◆ **Set problem**
Put the part of the listing below that opens with the line containing "common name: Chum salmon" and closes with the line containing "genus: Stagmomantis", both of those lines included, into a JSON list of strings with one string per line and no blank lines.

◆ **Supplied records**
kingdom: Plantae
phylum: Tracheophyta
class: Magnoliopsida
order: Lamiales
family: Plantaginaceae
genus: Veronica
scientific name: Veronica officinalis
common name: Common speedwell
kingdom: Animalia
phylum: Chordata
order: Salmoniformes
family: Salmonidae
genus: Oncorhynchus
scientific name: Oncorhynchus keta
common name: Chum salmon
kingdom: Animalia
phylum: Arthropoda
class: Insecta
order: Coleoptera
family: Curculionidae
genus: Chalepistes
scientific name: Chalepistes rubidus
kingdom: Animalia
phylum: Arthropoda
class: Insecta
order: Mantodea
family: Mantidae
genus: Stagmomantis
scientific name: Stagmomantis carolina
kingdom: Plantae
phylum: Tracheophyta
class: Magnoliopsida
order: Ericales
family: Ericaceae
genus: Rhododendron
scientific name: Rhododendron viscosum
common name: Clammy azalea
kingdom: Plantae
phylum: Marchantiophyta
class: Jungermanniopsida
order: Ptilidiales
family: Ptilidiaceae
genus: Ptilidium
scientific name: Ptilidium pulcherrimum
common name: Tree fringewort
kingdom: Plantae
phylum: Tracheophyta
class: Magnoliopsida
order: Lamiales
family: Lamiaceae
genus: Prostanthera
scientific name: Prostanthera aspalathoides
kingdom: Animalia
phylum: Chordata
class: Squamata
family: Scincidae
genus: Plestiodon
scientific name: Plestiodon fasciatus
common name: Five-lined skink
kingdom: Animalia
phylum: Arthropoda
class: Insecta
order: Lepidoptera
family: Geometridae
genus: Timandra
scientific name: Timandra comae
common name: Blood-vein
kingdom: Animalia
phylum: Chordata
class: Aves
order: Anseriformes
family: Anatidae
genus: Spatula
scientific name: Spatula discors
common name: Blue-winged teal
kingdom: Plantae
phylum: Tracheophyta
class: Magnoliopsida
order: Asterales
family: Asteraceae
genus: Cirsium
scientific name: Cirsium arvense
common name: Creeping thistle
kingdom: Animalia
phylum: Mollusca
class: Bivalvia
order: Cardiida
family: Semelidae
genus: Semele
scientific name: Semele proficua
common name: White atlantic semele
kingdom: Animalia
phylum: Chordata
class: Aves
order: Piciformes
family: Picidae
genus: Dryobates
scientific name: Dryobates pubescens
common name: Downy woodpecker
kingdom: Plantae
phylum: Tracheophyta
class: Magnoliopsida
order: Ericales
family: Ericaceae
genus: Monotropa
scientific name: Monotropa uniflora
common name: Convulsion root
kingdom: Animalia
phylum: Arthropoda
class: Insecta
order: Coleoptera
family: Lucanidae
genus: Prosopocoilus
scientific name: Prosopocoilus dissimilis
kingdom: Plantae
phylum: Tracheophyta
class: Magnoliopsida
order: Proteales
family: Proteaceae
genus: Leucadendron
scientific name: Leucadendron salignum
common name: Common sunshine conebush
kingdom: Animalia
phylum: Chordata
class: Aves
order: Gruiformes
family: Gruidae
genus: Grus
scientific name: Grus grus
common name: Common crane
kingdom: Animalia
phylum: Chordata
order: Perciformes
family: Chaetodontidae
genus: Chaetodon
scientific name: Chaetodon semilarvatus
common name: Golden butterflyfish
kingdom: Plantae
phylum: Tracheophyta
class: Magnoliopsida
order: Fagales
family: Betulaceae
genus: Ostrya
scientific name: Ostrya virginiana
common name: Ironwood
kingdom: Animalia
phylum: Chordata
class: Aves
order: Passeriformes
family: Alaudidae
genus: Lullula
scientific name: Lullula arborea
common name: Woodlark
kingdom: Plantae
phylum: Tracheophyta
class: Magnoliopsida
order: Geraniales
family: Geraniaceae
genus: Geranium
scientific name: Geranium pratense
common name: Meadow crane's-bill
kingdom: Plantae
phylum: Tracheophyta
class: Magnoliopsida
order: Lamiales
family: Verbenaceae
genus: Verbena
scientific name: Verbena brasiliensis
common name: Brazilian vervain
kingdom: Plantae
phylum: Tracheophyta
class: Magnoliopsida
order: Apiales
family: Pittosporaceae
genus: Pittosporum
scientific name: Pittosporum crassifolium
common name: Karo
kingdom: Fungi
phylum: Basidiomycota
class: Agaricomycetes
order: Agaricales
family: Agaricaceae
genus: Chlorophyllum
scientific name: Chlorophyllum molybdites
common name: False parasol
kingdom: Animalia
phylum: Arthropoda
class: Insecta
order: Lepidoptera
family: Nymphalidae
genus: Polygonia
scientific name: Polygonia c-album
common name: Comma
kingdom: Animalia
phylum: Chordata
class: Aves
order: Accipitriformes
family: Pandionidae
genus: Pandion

◆ **Exercise solution**
[
  "common name: Chum salmon",
  "kingdom: Animalia",
  "phylum: Arthropoda",
  "class: Insecta",
  "order: Coleoptera",
  "family: Curculionidae",
  "genus: Chalepistes",
  "scientific name: Chalepistes rubidus",
  "kingdom: Animalia",
  "phylum: Arthropoda",
  "class: Insecta",
  "order: Mantodea",
  "family: Mantidae",
  "genus: Stagmomantis"
]